About Thursday 26 December 1661

Matthew Moppett  •  Link

@Sasha: interesting! The pronoun "þu" was often encliticised to a preceding verb as "-tu": the Tolkien quote is good Old English.

But why do you think the pronunciation of wassail in Middle English derived from Old English? If Old English "wes hal" had developed in a similar way to "ves heill", it would have become *wessal or maybe *wessole or *wessoal (compare the modern English word "whole", which is a direct descendant of Old English "hal" -- the "w" at the beginning is a scribal interpolation), or perhaps "wessale" if it had developed on the same trajectory as "hale" (the Scottish/northern English equivalent of "whole", also descended from Old English "hal").
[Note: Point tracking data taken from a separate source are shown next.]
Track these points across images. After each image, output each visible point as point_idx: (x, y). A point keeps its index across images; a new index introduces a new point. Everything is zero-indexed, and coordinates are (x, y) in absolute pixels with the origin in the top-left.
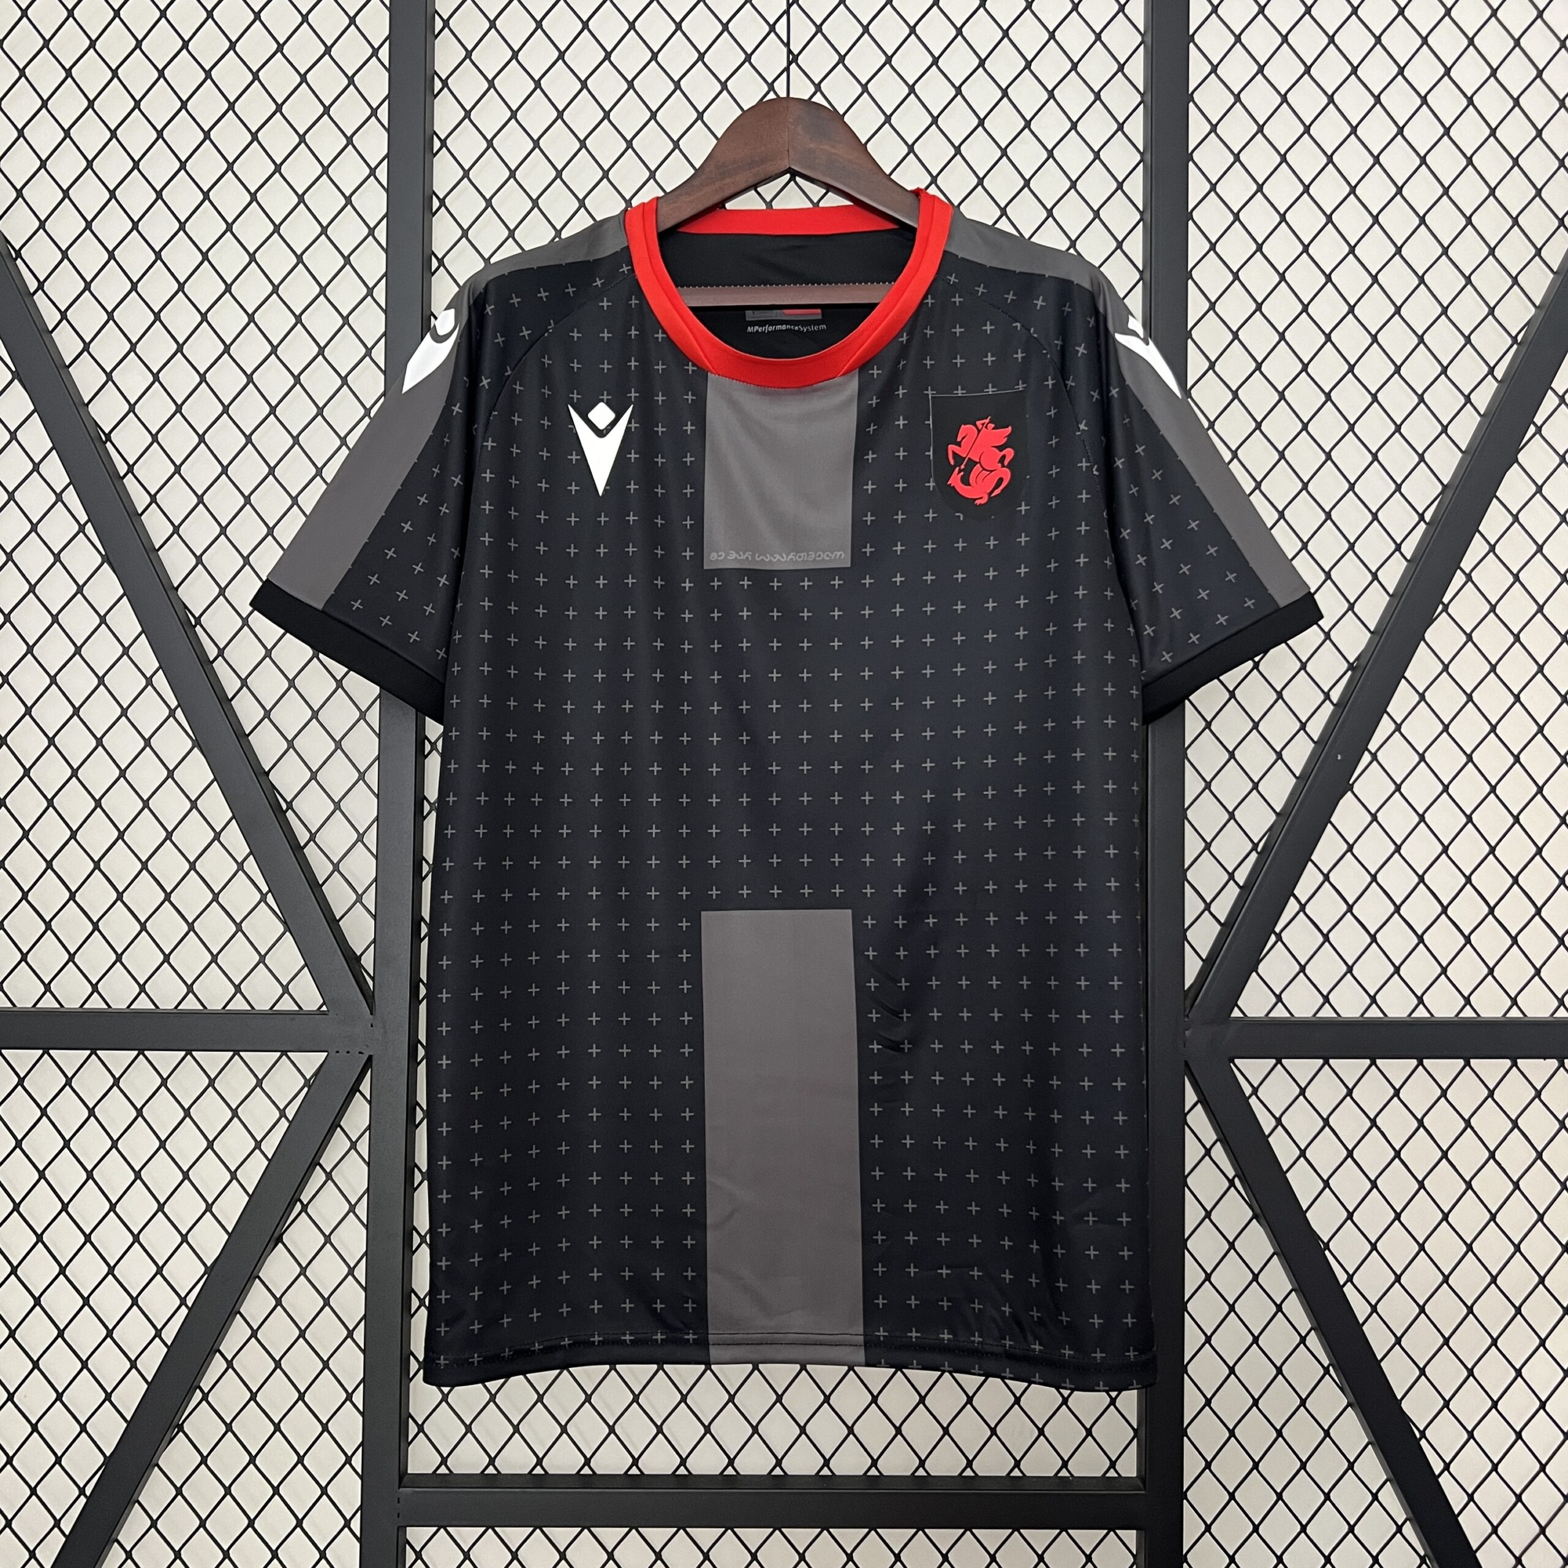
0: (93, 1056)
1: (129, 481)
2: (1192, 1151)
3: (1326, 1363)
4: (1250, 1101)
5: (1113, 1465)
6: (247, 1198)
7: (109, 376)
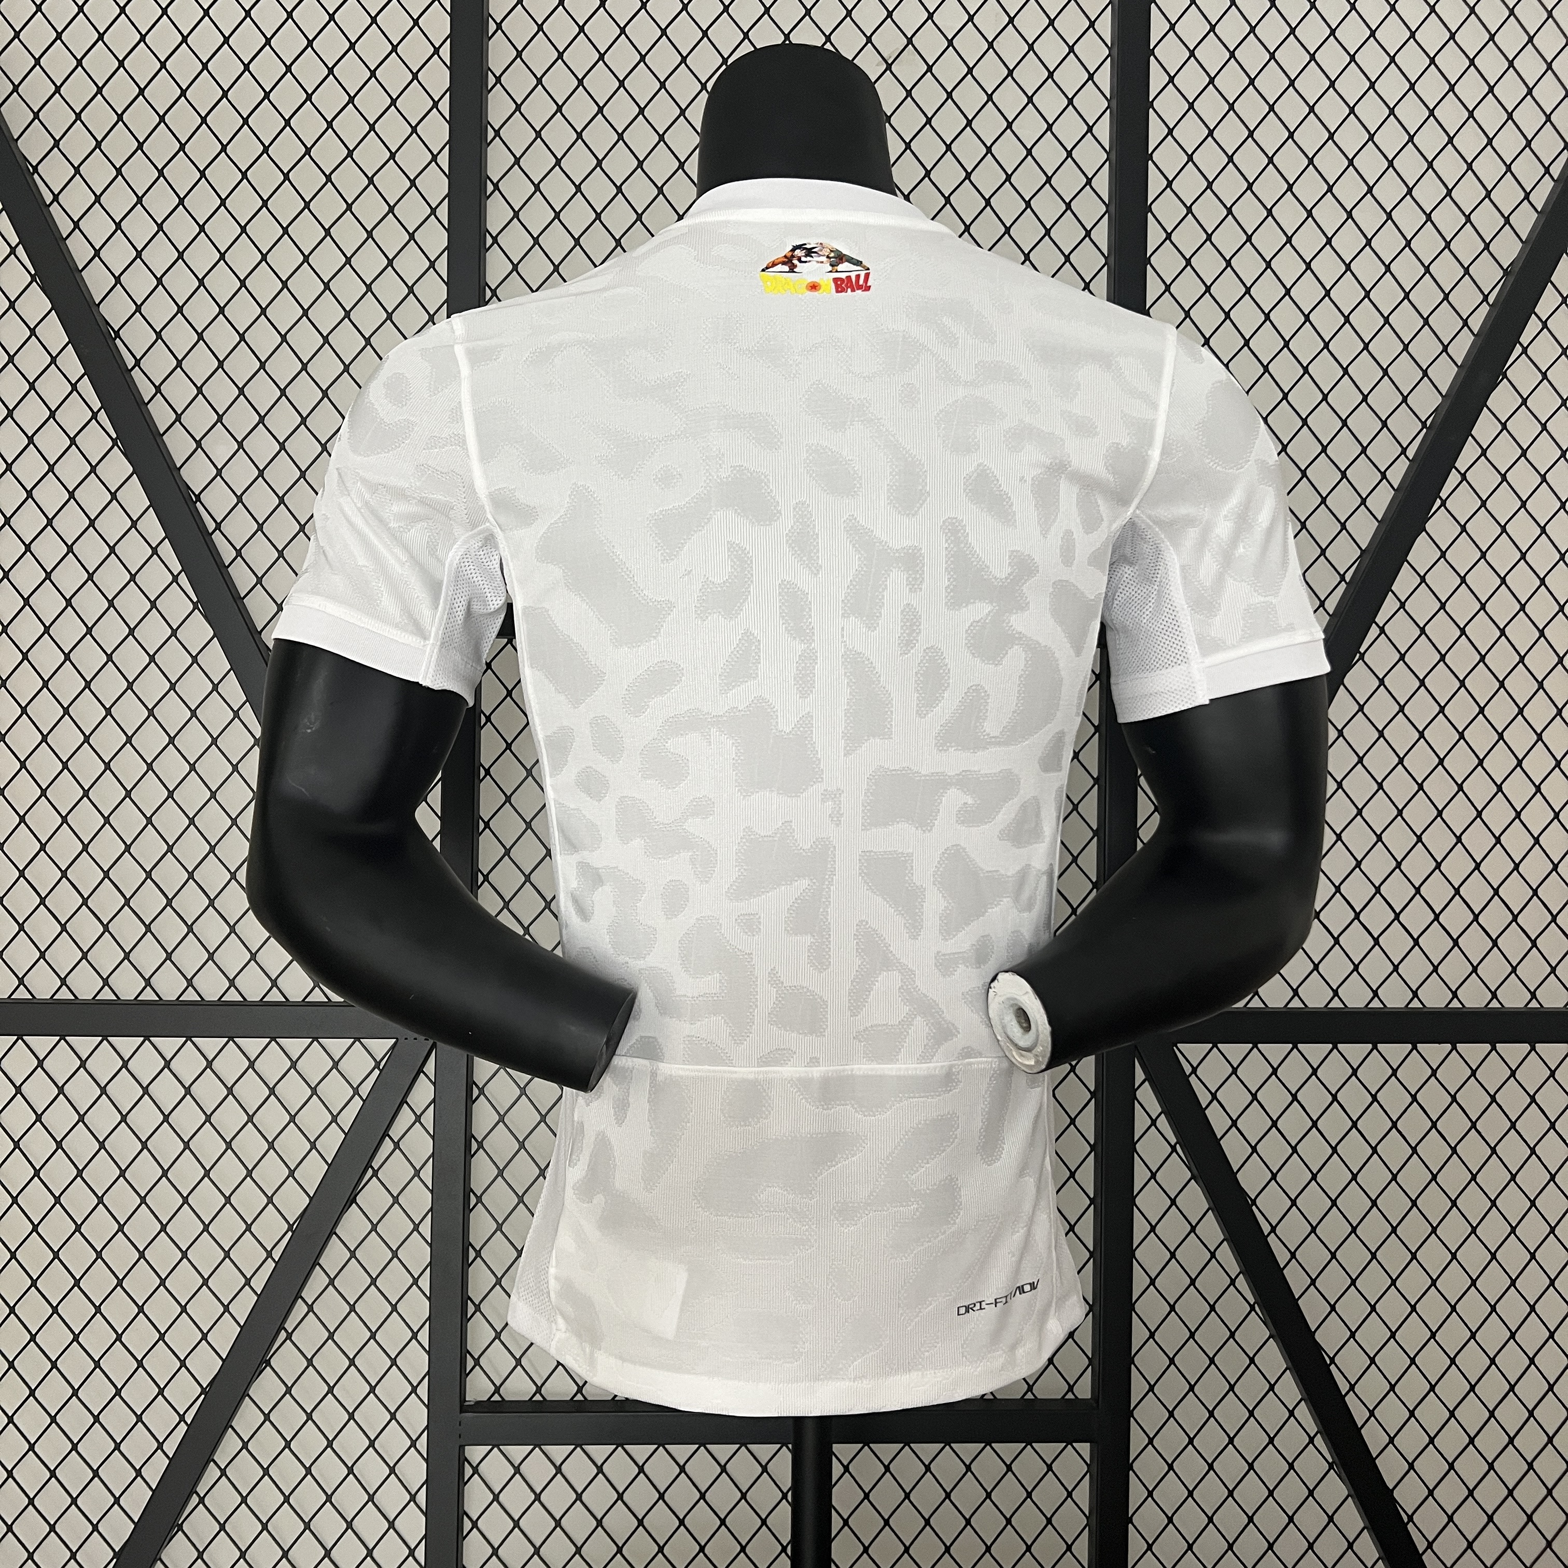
0: (189, 1042)
1: (217, 537)
2: (1141, 1122)
3: (1252, 1301)
4: (1190, 1079)
5: (1071, 1388)
6: (327, 1167)
7: (199, 444)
Middle English "ai" in "wassail" is a regular descendant of Old Norse "ei": compare modern English "raise" (from Old Norse "reisa"), or "bait" (from O.N. "beita"). It's worth noting that the "v" in "ves" was pronounced as /w/ in Old Norse (later changing to a /v/ sound in most modern descendants of that language).

About Thursday 26 December 1661

Matthew Moppett  •  Link

@Sasha: you've got the etymology of "wassail" wrong: it's from Old Norse "ves heill", not (directly) from any Anglo-saxon/Old English form.

Old English did have the related expression "wes (þu) hal" -- meaning "stay well/keep healthy", but there's no indication it was used as a drinking toast, as "ves heill" was. And the "ves"/"wes" part has nothing to do with the verb "to wax" -- they're imperative forms of the Old Norse and Old English verbs "vesa" and "wesan", both meaning "to remain, to stay". The suppletive past tense forms of the modern English verb "to be" -- "was" and "were" -- are derived from "wesan", but the verb in its present/infinitive etc. forms disappeared during the Middle English period. Have a look at this link here: http://www.etymonline.com/index.p…

Wes þu hal :-)

About Saturday 10 November 1660

Matthew Moppett  •  Link

"there bought Montelion, which this year do not prove so good as the last was; so after reading it I burnt it."

This seems to be a fairly extreme reaction. Was the (private) burning of books one took a dislike to a common practice in the 17th Century?